* [Task item]: Repeat the data exactly, please; no pictures belong in the copy.

* [Input records]:
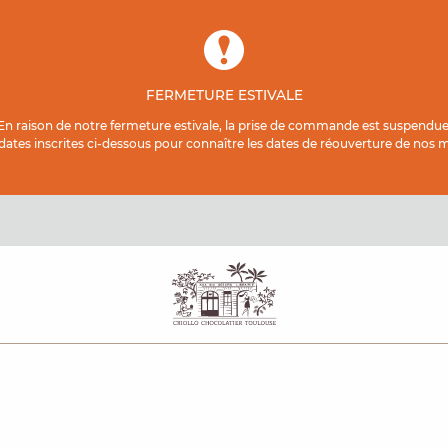
FERMETURE ESTIVALE
En raison de notre fermeture estivale, la prise de commande est suspendue
 dates inscrites ci-dessous pour connaître les dates de réouverture de nos ma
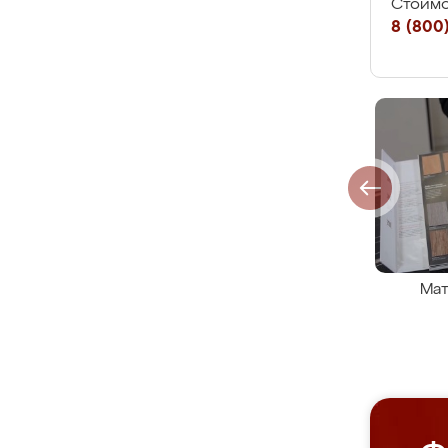
Стоимо
8 (800)
Мат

* [Answer below]:
FERMETURE ESTIVALE
En raison de notre fermeture estivale, la prise de commande est suspendue
 dates inscrites ci-dessous pour connaître les dates de réouverture de nos ma
Стоимо
8 (800)
Мат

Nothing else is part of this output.